I started watching the Murdoch family in the mid-1980s, when I was managing a large Australian portfolio. The original business of News Corp, the parent of FOX, was politically-oriented media targeted at right-of-center blue collar workers in Australia. As I saw it, News consistently traded positive news coverage to its right-of-center audience in return for regulatory favors. Rupert Murdoch’s genius was to replicate this model on successively larger stages, first in the UK and then in the US.
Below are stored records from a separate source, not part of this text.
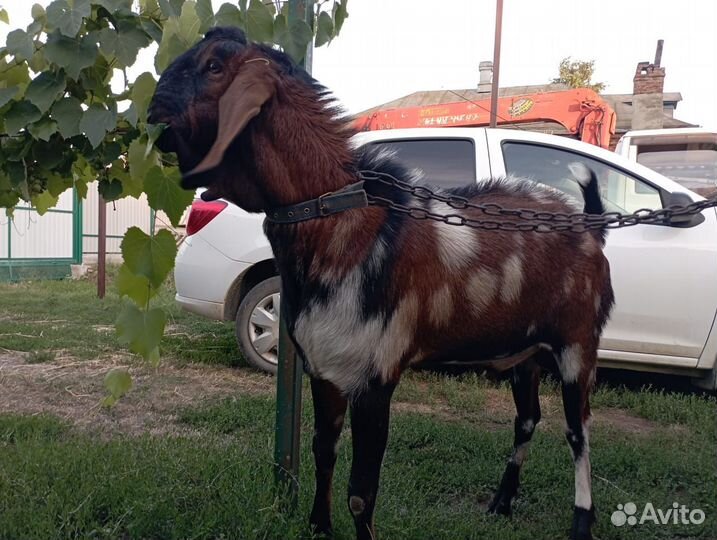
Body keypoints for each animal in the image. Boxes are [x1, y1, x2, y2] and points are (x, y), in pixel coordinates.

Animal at [148, 27, 612, 540]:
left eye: (213, 66)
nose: (151, 109)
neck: (344, 224)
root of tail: (591, 225)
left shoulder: (376, 376)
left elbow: (361, 493)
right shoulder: (325, 369)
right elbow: (323, 454)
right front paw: (318, 528)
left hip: (577, 344)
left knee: (578, 431)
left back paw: (581, 521)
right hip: (524, 352)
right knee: (527, 419)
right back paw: (502, 502)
Today–again, as I see it–Rupert is moving to turn the family business over to his two sons, on the idea that they will follow in his footsteps as he did his father’s. This desire has two implications for the bidding war between DIS and CMCSA for the FOX media assets:
–the Murdoch family wants equity, not cash. That’s only partly for tax reasons (because taking cash would presumably trigger a big capital gains bill, while taking equity in the successor company wouldn’t). Just as important,
–the next generation of Murdochs wants to continue to have a seat at the media table. The fact that they would own a lot of DIS stock and the fact that there’s no clear successor to the current DIS chairman make it an ideal landing spot. Comcast, in contrast, is another family-controlled company. The last thing Comcast wants is to let in a potentially powerful internal rival. This means CMCSA issuing stock is probably out of the question–and certainly not the favored class of stock the Roberts family uses to maintain control. So Comcast doesn’t suit the Murdochs at all.
Most institutional investors don’t pay taxes, so they’re indifferent to whether they get stock or cash.
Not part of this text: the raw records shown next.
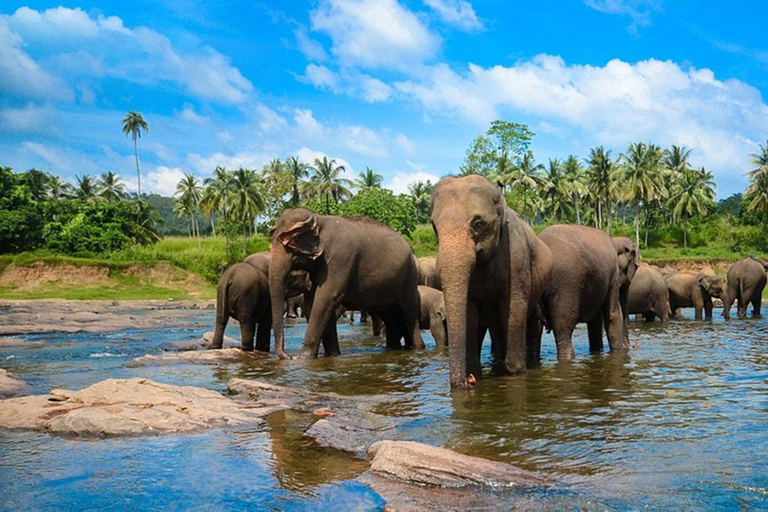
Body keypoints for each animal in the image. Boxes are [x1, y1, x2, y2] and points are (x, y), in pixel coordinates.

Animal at [269, 208, 423, 359]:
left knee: (409, 313)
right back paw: (393, 348)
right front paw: (332, 354)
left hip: (409, 277)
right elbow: (315, 302)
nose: (288, 356)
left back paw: (417, 348)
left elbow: (326, 298)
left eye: (291, 242)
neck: (318, 219)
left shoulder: (340, 257)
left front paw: (302, 357)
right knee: (390, 316)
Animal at [431, 175, 553, 387]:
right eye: (434, 227)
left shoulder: (517, 259)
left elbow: (514, 308)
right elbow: (470, 314)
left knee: (531, 323)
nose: (468, 381)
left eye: (478, 224)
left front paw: (516, 372)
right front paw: (474, 373)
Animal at [538, 225, 628, 360]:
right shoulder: (613, 275)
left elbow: (596, 320)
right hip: (567, 284)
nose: (630, 347)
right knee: (563, 329)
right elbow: (613, 314)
I don’t think it’s an accident that the Comcast offer for FOX is at a level that more than compensates any long-term holder of FOX for the tax he would owe on selling. In other words, FOX directors can’t use the grounds that they’re “protecting” shareholders from tax by rejecting the Comcast offer in favor of DIS. After the Supreme Court ruling allowing the ATT/Time Warner merger, they may not be able to argue that a Comcast/Fox merger would run afoul of regulators, either.
At first blush, the Comcast position seems a lot weaker than DIS’s. The Murdochs want to sell to DIS and, I think, actively don’t want to sell to Comcast. As for DIS, it faces a continuing problem finding places to reinvest its huge media cash flows. And opportunities like FOX don’t turn up every day.
What is Comcast’s strategy? My guess is that it’s hoping to raise the offer price to a point where DIS drops out and public pressure forces FOX to sell itself to Comcast. From what I can tell, it would likely need a partner to do so.
I’ve got no desire to participate, but this will be an interesting battle to watch.